Written problem: Copy out each word in the material below, keeping every character the same.

Dataset entries:
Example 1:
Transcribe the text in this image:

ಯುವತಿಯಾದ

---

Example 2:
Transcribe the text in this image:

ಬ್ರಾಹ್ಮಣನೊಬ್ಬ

Response below:
Example 1:
Transcribe the text in this image:

ಯುವತಿಯಾದ

---

Example 2:
Transcribe the text in this image:

ಬ್ರಾಹ್ಮಣನೊಬ್ಬ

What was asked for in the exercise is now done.